* _DOCUMENT PASSAGE_:
I do not know any non-disclosed info but presenting the other side. Hindenburg went after Block last year:
Block Stock Bounces Back After Refuting Hindenburg Report Findings | PYMNTS.com.
Andrew Left of Citron fame went to prison (my bad, I thought Mr. Left had already been found guilty and sentenced. @Smorgasbord1 corrected me in a post below), Hindenberg uses the same business model that Citron used. They write lengthy damning reports of some business or another and cash in on short positions when the stock takes a dive.
I don’t understand where the line is drawn between a document full of misrepresentations and innuendo verses a document worthy of putting the author in jail due to injurious slander. Or if it is even possible to slander a company rather than an individual.
I don’t have a problem with people seeing what they perceive as a weakness in an otherwise successful company and publishing a document that sets for their analysis. Where I see a problem is when the weakness and failings identified by a short seller are simply untrue for the most part or indicative of problems that don’t actually exist which results in damaging both the company and the stockholders.
On the negative front Barclay’s has joined the short choir. Basically mirroring the short report but with perhaps more details (sources for this info was not given). The primary details is as follows:
I’m“MCI has been giving away DLC components for free to match or price below the air-cooled rack pricing provided by Dell (NYSE:DELL),” said analysts at Barclays.
If memory serves, SMCI talked about this at the earnings call. They were basically seeding the market. Without Blackwell, liquid cooling is still optional. So SMCI is seeding the market to gain share, firm up the supply chain, and be ready to capitalize on Blackwell.
The report also specifies that Blackwell GB200 - concern over SMCI’s share in regard. Yet, GB200 won’t go high volume until 2025. Won’t go low volume until next quarter. Barclays doesn’t specify anyone substituting for SMCI. And in fact has no info as to GB200 vendors.
GB200 must be liquid cooled.
So some details (negative) but also some piling on going on as well.
Whoa there:
- Andrew Left has been charged with fraud by the SEC, but is not yet convicted. Heck, I don’t believe he’s even been arraigned yet.
- It’s wrong to group all short sellers together. There are viable and legal avenues for short selling, and for making statements about one’s short position.
- I know of no charges against Hindenburg at this time. Indeed, their well promoted short report and position on Nikola was eventually shown to contain true and fair allegations, resulting in Nikola’s CEO going to prison, not the other way around.
Do you believe the Hindenburg report is entirely wrong? Or even mostly wrong? Checking the re-hirings of people who resigned over the prior faudulent accounting should be easy enough, as is establishing who owns which pieces of which companies that are Super Micro suppliers. The charges for whether SMCI products ended up in Russia are more complex, but given the company itself has acknowledged it’s working through a review of “internal controls,” there might be something to them.

(Extracted page text data)

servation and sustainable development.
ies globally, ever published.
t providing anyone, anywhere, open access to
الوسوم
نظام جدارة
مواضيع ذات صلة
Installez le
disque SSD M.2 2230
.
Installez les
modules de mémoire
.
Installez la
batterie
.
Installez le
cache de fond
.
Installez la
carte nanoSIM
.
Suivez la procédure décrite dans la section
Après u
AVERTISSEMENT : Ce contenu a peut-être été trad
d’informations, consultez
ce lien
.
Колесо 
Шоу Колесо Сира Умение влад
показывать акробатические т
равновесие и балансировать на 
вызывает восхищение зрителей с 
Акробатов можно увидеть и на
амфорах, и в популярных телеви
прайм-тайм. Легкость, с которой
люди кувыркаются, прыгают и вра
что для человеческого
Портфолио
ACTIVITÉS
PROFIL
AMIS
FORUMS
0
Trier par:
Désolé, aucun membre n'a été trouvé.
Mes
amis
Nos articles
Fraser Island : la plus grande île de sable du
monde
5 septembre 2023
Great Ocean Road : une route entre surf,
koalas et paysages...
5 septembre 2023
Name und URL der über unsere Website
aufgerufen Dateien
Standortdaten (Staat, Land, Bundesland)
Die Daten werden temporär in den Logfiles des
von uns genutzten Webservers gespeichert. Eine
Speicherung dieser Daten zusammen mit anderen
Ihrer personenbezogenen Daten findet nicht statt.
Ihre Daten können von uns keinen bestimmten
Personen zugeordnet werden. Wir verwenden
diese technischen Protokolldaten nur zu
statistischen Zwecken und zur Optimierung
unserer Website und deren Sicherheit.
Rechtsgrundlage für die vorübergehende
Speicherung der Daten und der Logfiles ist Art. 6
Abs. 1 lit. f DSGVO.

* _TO-DO ITEM 1_: In the short-seller discussion, which agency has charged Andrew Left with fraud?
* _TO-DO ITEM 2_: Please write out the part of the short-seller discussion starting at "If memory serves, SMCI" and ending at "on as well.".
The records are separate material, unconnected to the short-seller discussion.

* _TASK SOLUTION 1_: The SEC.

* _TASK SOLUTION 2_:
If memory serves, SMCI talked about this at the earnings call. They were basically seeding the market. Without Blackwell, liquid cooling is still optional. So SMCI is seeding the market to gain share, firm up the supply chain, and be ready to capitalize on Blackwell.
The report also specifies that Blackwell GB200 - concern over SMCI’s share in regard. Yet, GB200 won’t go high volume until 2025. Won’t go low volume until next quarter. Barclays doesn’t specify anyone substituting for SMCI. And in fact has no info as to GB200 vendors.
GB200 must be liquid cooled.
So some details (negative) but also some piling on going on as well.